WHAT IS REQUIRED - Set out the lines as a JSON list of strings, one string per line with blank lines skipped, running from the start of the entries through the line that contains "ЦЕНТРАЛЬНЫЕ НОВОСТИ".

---- AVAILABLE DATA

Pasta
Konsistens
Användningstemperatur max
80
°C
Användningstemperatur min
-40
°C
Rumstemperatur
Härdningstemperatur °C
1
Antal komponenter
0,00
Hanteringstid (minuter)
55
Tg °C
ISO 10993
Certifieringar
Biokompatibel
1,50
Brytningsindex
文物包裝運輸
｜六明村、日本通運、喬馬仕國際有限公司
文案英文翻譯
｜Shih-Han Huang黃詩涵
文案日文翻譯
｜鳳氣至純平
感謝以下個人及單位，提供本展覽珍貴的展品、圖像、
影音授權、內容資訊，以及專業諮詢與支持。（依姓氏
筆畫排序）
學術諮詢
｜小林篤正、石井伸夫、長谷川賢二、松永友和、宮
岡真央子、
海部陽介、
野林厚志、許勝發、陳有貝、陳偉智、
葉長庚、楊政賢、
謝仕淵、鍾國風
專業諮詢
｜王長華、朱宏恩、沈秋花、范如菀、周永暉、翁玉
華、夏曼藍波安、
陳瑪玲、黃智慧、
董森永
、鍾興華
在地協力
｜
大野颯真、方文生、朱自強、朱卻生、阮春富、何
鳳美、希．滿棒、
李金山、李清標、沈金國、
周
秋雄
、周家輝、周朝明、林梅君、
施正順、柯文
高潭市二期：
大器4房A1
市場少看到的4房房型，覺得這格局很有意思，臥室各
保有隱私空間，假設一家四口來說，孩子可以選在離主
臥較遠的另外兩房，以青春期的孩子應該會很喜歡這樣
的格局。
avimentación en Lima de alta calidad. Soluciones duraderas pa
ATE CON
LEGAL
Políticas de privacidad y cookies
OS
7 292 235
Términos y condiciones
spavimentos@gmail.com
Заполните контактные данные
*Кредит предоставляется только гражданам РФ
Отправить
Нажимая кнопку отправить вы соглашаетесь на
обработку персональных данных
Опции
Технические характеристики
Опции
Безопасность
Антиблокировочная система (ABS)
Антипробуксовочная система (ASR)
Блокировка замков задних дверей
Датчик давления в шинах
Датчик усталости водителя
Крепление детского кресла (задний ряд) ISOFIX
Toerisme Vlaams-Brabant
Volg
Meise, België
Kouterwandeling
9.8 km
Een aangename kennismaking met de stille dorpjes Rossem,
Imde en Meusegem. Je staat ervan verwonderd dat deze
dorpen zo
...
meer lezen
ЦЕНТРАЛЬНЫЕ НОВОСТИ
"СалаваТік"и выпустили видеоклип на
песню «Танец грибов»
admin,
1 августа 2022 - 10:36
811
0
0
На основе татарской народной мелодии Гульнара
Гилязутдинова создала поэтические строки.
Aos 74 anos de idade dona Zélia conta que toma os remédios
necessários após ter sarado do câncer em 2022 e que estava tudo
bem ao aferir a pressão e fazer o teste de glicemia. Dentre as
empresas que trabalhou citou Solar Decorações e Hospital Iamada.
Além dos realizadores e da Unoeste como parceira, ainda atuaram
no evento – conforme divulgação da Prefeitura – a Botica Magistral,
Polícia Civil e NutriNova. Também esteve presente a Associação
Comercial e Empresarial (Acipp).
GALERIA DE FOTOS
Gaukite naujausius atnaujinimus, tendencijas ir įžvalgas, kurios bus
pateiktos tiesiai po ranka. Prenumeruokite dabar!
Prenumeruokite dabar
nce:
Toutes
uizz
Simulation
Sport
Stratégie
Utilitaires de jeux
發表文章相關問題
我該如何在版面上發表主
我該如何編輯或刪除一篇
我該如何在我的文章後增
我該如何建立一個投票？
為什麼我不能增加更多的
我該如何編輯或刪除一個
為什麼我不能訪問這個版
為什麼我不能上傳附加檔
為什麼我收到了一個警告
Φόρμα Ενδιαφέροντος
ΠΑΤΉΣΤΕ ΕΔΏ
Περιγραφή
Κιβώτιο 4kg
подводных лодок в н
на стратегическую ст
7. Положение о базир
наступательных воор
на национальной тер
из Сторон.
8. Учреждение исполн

--------

REPLY -
[
  "Pasta",
  "Konsistens",
  "Användningstemperatur max",
  "80",
  "°C",
  "Användningstemperatur min",
  "-40",
  "°C",
  "Rumstemperatur",
  "Härdningstemperatur °C",
  "1",
  "Antal komponenter",
  "0,00",
  "Hanteringstid (minuter)",
  "55",
  "Tg °C",
  "ISO 10993",
  "Certifieringar",
  "Biokompatibel",
  "1,50",
  "Brytningsindex",
  "文物包裝運輸",
  "｜六明村、日本通運、喬馬仕國際有限公司",
  "文案英文翻譯",
  "｜Shih-Han Huang黃詩涵",
  "文案日文翻譯",
  "｜鳳氣至純平",
  "感謝以下個人及單位，提供本展覽珍貴的展品、圖像、",
  "影音授權、內容資訊，以及專業諮詢與支持。（依姓氏",
  "筆畫排序）",
  "學術諮詢",
  "｜小林篤正、石井伸夫、長谷川賢二、松永友和、宮",
  "岡真央子、",
  "海部陽介、",
  "野林厚志、許勝發、陳有貝、陳偉智、",
  "葉長庚、楊政賢、",
  "謝仕淵、鍾國風",
  "專業諮詢",
  "｜王長華、朱宏恩、沈秋花、范如菀、周永暉、翁玉",
  "華、夏曼藍波安、",
  "陳瑪玲、黃智慧、",
  "董森永",
  "、鍾興華",
  "在地協力",
  "｜",
  "大野颯真、方文生、朱自強、朱卻生、阮春富、何",
  "鳳美、希．滿棒、",
  "李金山、李清標、沈金國、",
  "周",
  "秋雄",
  "、周家輝、周朝明、林梅君、",
  "施正順、柯文",
  "高潭市二期：",
  "大器4房A1",
  "市場少看到的4房房型，覺得這格局很有意思，臥室各",
  "保有隱私空間，假設一家四口來說，孩子可以選在離主",
  "臥較遠的另外兩房，以青春期的孩子應該會很喜歡這樣",
  "的格局。",
  "avimentación en Lima de alta calidad. Soluciones duraderas pa",
  "ATE CON",
  "LEGAL",
  "Políticas de privacidad y cookies",
  "OS",
  "7 292 235",
  "Términos y condiciones",
  "spavimentos@gmail.com",
  "Заполните контактные данные",
  "*Кредит предоставляется только гражданам РФ",
  "Отправить",
  "Нажимая кнопку отправить вы соглашаетесь на",
  "обработку персональных данных",
  "Опции",
  "Технические характеристики",
  "Опции",
  "Безопасность",
  "Антиблокировочная система (ABS)",
  "Антипробуксовочная система (ASR)",
  "Блокировка замков задних дверей",
  "Датчик давления в шинах",
  "Датчик усталости водителя",
  "Крепление детского кресла (задний ряд) ISOFIX",
  "Toerisme Vlaams-Brabant",
  "Volg",
  "Meise, België",
  "Kouterwandeling",
  "9.8 km",
  "Een aangename kennismaking met de stille dorpjes Rossem,",
  "Imde en Meusegem. Je staat ervan verwonderd dat deze",
  "dorpen zo",
  "...",
  "meer lezen",
  "ЦЕНТРАЛЬНЫЕ НОВОСТИ"
]